→ Description of the task
With both ends included, repeat exactly the lines of the entries below from the one containing "Pieczenie: 40 min" down to the one containing "Arrangementen", and no others.

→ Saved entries
⁂

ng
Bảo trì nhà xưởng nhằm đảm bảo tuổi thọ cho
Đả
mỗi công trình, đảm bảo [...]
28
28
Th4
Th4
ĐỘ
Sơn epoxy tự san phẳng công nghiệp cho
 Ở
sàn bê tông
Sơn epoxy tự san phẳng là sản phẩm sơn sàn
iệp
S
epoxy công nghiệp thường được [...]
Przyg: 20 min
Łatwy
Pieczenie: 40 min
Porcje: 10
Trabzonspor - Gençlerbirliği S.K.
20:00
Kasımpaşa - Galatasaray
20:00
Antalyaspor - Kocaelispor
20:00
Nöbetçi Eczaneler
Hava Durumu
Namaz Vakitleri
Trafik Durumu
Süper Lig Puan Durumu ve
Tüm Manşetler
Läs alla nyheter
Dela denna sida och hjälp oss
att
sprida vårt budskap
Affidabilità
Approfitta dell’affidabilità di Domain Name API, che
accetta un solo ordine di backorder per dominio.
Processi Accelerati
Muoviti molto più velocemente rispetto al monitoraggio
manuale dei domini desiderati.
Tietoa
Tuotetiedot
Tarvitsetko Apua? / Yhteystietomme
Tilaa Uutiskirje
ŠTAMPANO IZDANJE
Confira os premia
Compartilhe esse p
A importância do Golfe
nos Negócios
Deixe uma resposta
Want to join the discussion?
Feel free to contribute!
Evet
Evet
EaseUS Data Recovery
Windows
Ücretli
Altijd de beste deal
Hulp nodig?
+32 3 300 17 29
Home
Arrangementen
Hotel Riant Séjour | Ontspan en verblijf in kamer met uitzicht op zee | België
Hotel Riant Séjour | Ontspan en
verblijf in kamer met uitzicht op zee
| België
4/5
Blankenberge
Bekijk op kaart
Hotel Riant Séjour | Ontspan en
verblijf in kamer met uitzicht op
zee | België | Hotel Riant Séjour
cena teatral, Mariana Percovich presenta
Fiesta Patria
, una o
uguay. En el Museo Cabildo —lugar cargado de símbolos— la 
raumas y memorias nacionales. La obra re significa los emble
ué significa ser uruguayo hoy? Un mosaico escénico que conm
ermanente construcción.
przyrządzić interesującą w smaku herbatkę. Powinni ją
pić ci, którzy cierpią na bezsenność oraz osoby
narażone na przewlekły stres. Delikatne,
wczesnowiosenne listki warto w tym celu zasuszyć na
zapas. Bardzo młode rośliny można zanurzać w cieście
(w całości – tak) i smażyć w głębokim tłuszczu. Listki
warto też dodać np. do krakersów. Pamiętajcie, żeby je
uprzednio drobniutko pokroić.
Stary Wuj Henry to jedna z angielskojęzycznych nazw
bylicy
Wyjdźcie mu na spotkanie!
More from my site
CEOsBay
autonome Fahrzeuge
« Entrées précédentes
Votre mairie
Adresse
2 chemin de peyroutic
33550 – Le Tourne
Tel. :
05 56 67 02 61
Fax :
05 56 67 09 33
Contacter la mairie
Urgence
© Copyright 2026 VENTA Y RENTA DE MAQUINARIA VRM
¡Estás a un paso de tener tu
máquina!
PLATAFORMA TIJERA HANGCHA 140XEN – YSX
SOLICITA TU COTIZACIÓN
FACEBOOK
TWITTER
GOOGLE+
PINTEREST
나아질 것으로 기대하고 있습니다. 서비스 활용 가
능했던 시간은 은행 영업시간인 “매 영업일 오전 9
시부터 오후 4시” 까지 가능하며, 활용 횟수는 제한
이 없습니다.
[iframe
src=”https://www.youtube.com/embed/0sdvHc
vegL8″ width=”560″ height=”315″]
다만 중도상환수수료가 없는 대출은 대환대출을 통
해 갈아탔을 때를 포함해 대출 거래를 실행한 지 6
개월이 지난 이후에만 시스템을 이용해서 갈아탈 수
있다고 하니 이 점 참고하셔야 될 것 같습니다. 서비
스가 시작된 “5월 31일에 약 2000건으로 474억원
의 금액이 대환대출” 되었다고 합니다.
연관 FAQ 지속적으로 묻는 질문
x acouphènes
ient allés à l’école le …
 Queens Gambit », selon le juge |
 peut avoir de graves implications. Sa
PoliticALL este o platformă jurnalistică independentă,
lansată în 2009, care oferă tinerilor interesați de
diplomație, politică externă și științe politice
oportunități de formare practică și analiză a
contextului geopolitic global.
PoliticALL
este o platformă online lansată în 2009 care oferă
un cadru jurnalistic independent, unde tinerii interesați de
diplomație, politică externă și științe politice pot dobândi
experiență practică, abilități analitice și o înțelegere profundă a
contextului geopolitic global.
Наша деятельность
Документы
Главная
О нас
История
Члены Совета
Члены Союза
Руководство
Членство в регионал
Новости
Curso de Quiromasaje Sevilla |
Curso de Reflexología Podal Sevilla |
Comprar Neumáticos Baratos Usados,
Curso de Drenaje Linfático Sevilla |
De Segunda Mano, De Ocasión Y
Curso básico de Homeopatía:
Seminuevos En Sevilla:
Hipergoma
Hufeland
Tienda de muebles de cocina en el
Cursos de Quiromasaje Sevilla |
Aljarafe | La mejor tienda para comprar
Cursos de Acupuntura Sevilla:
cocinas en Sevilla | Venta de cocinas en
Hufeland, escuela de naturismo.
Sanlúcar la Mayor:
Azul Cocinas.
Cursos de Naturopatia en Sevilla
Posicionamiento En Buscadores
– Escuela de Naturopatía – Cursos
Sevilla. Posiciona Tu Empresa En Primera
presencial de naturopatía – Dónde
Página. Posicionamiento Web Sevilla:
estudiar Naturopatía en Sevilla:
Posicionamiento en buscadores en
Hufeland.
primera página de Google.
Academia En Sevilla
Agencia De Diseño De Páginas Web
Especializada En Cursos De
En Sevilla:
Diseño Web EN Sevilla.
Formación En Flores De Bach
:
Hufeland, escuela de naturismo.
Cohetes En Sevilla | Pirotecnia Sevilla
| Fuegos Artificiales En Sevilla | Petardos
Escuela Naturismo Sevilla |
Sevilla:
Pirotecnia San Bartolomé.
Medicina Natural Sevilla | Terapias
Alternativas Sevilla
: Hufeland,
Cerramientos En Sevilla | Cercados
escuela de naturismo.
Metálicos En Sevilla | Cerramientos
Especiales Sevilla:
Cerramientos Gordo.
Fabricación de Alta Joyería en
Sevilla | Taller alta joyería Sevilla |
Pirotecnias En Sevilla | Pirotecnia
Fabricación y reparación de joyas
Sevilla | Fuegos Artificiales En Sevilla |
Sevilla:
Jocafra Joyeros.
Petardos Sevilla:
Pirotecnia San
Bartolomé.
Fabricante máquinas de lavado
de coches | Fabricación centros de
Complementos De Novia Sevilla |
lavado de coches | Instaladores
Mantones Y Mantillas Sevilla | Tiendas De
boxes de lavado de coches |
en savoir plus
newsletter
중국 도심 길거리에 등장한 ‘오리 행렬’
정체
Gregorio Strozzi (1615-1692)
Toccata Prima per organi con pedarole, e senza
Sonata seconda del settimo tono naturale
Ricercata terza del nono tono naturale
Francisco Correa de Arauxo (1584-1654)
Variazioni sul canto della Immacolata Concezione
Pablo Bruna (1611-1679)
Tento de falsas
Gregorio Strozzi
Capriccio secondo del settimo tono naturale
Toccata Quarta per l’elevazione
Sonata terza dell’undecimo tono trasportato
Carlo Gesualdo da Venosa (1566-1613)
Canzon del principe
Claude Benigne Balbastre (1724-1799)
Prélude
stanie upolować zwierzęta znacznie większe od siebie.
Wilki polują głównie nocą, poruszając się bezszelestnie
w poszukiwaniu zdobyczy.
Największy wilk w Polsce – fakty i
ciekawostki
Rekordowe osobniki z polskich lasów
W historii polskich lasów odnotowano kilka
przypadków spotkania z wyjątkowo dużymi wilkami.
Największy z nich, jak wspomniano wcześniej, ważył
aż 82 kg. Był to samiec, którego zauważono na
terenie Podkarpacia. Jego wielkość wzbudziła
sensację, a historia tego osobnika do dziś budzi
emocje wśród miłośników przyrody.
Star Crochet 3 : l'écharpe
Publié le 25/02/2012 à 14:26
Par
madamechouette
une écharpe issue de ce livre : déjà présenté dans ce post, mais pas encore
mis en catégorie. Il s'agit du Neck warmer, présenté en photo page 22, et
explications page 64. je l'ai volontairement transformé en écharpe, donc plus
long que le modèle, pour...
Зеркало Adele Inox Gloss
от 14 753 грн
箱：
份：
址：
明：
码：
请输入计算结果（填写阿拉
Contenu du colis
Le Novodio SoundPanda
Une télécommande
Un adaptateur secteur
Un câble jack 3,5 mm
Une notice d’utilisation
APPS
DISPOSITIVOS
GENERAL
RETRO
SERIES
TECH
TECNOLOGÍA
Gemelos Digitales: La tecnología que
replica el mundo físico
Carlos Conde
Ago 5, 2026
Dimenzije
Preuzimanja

⁂

→ Result for this exercise
Pieczenie: 40 min
Porcje: 10
Trabzonspor - Gençlerbirliği S.K.
20:00
Kasımpaşa - Galatasaray
20:00
Antalyaspor - Kocaelispor
20:00
Nöbetçi Eczaneler
Hava Durumu
Namaz Vakitleri
Trafik Durumu
Süper Lig Puan Durumu ve
Tüm Manşetler
Läs alla nyheter
Dela denna sida och hjälp oss
att
sprida vårt budskap
Affidabilità
Approfitta dell’affidabilità di Domain Name API, che
accetta un solo ordine di backorder per dominio.
Processi Accelerati
Muoviti molto più velocemente rispetto al monitoraggio
manuale dei domini desiderati.
Tietoa
Tuotetiedot
Tarvitsetko Apua? / Yhteystietomme
Tilaa Uutiskirje
ŠTAMPANO IZDANJE
Confira os premia
Compartilhe esse p
A importância do Golfe
nos Negócios
Deixe uma resposta
Want to join the discussion?
Feel free to contribute!
Evet
Evet
EaseUS Data Recovery
Windows
Ücretli
Altijd de beste deal
Hulp nodig?
+32 3 300 17 29
Home
Arrangementen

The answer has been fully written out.